Louisiana Oil Spill Now the Size of Rhode Island and Headed For Shore

April 27, 2010

(ChattahBox)—The sunken oil rig off the coast of Louisiana in the Gulf of Mexico is now oozing out crude oil at an estimated 42,000 gallons per day, threatening the sensitive ecosystems of the region, including a feeding ground for sperm whales. The oil slick is now larger than the State of Rhode Island and is headed for the shoreline during tourist season. The oil slick could make landfall in a few days. Because the oil well sits 5,000 feet below the surface, efforts using robots and remote-controlled submarines to cap off the leak have failed. The oil rig explosion, which caused 11 deaths and an environmental disaster in the making, has all the signs of becoming the worst spill since the Exxon Valdez.

The mobile oil rig, named Deepwater Horizon, leased by BP PLC and owned by Transocean Ltd., exploded on Tuesday and sunk into the Gulf waters on Thursday. On Saturday, crude oil began leaking at a rate of 1,000 barrels a day. The Deepwater Horizois known for boring the deepest oil and gas well in the world, at 35,050 feet. And as a consequence, the deep well is hampering cleanup efforts. According to a report in the LA Times, BP officials acknowledged any backup plans to stem the leak would take weeks. But the crude oil is expected to land on shore within days:

“The company was taking other steps to try to deal with the spill if the submarines prove ineffective. The company has filed permits with the federal government to drill new relief wells that could intersect with the original well and stop the leaking. Construction has also begun on a dome-like collection device that could be positioned over the leak to capture the oil, then send it through pipes to a barge on the surface. But oil company officials said that both of these solutions would take several weeks.”
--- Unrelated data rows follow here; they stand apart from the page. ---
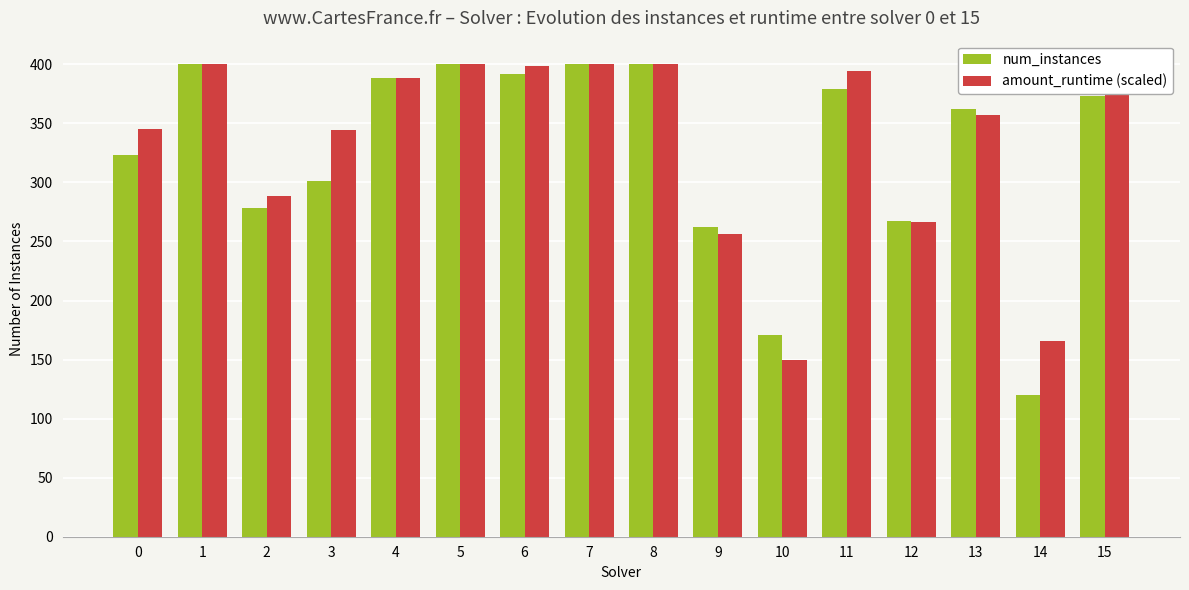

What is the sum of the amount_runtime (scaled) values at 8 and 14?

565.6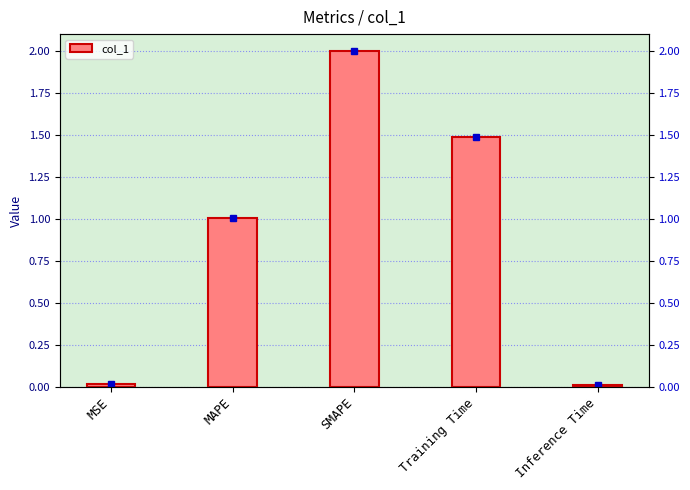

What is the sum of all values?

4.5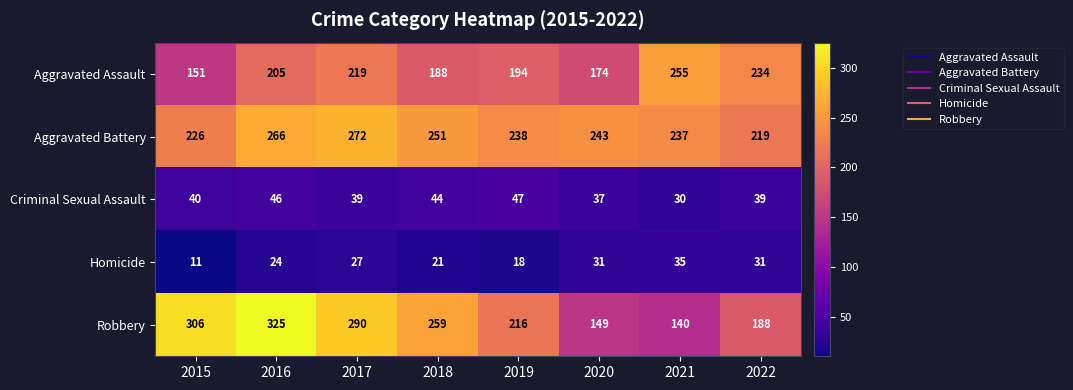

True or false: Aggravated Battery has a value of 266 at 2016.

True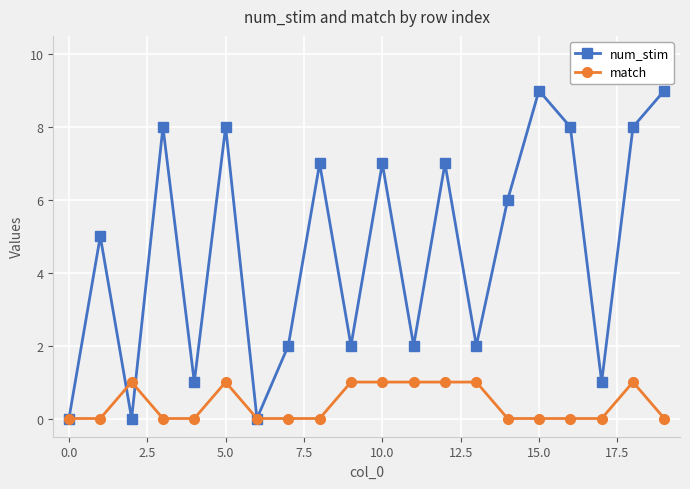

How many interior local peaks does the num_stim series have?

7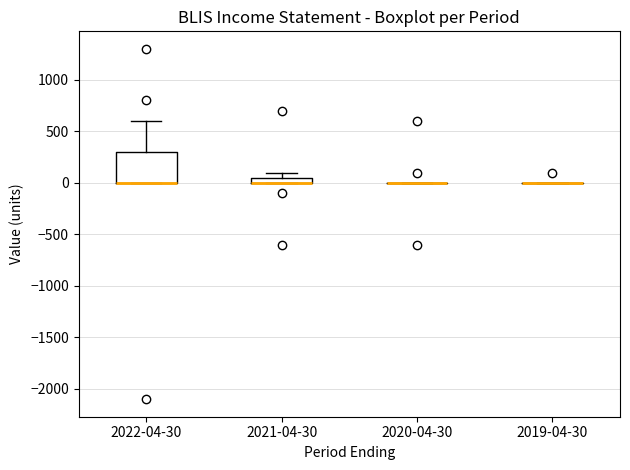

Comparing the boxes themselves (not the whiskers), which one is the tallest?

2022-04-30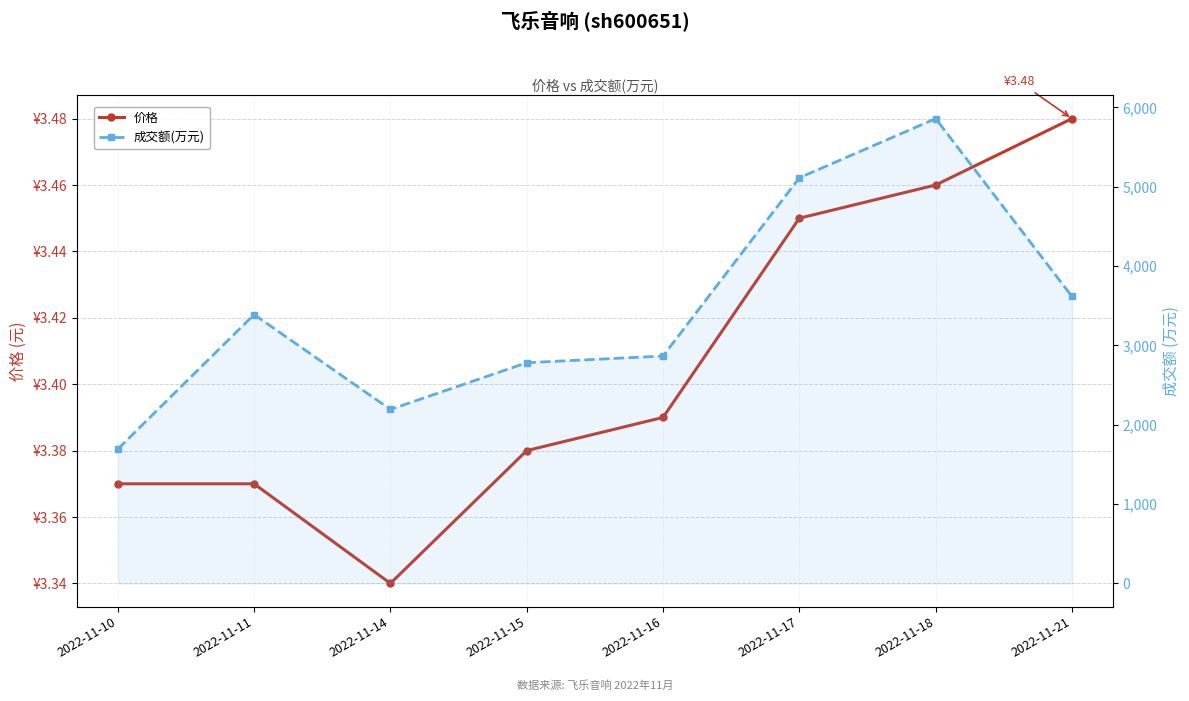

What value does the 价格 series have at 2022-11-15?

3.4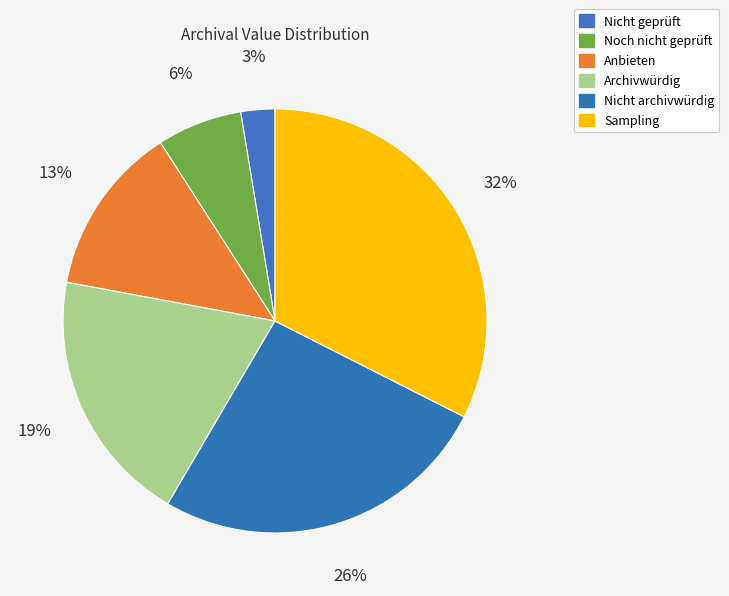

To the nearest percent, what is the average slice percentage?

17%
Meanwhile, other steps are being taken to disperse the oil slick itself. Ayana McIntosh-Lee, a BP spokeswoman, told reporters that “skimming vessels were expected to begin removing the oil from the surface of the water, after choppy seas prevented them from doing so over the weekend. Airplanes have been spraying dispersing chemicals on the oil slick as well.”
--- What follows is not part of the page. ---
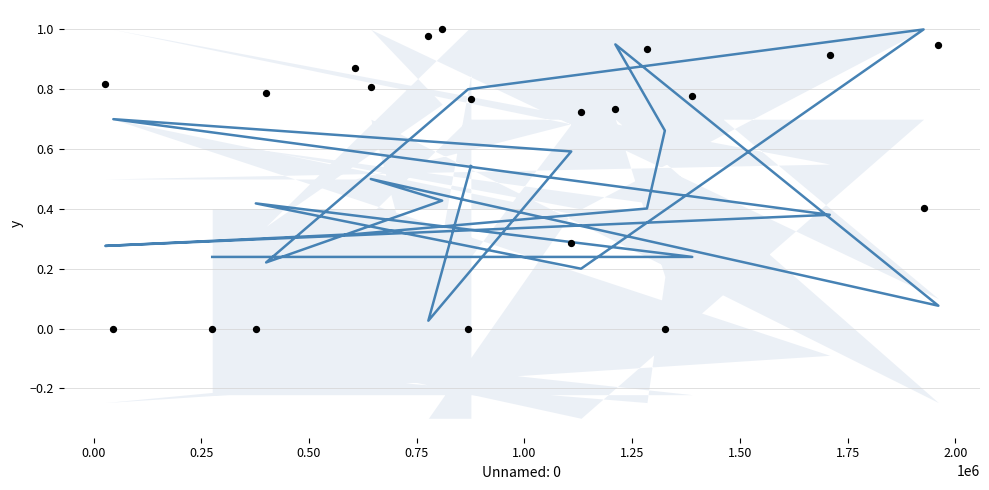

At how many categories does at least one series exceed 0?

20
In the wake of the disaster, questions are being raised about the safety records of the Deep Horizon’s operations. Families of missing workers, presumed dead, have already filed lawsuits against BP and Transocean Ltd., alleging negligence and a pattern of ignoring workplace safety over production. The Huffington Post uncovered numerous instances of both companies vigorously fighting against increased safety regulations, by the Occupational Safety and Health Administration:

“BP and TransOcean have also aggressively opposed new safety regulations proposed last year by a federal agency that oversees offshore drilling — which were prompted by a study that found many accidents in the industry.There were 41 deaths and 302 injuries out of 1,443 incidents from 2001 to 2007, according to the study conducted by the Minerals and Management Service of the Interior Department. In addition, the agency issued 150 reports over incidents of non-compliant production and drilling operations and determined there was “no discernible improvement by industry over the past 7 years.”

Photo Credit: CBS News/Edison Chouest Offshore


Comments

One Response to “Louisiana Oil Spill Now the Size of Rhode Island and Headed For Shore”

  1. Patricia Young on April 28th, 2010 12:54 pm

    I find it ironic that this happened on the 40th annual celebration of Earth Day, which was April 22, 2010.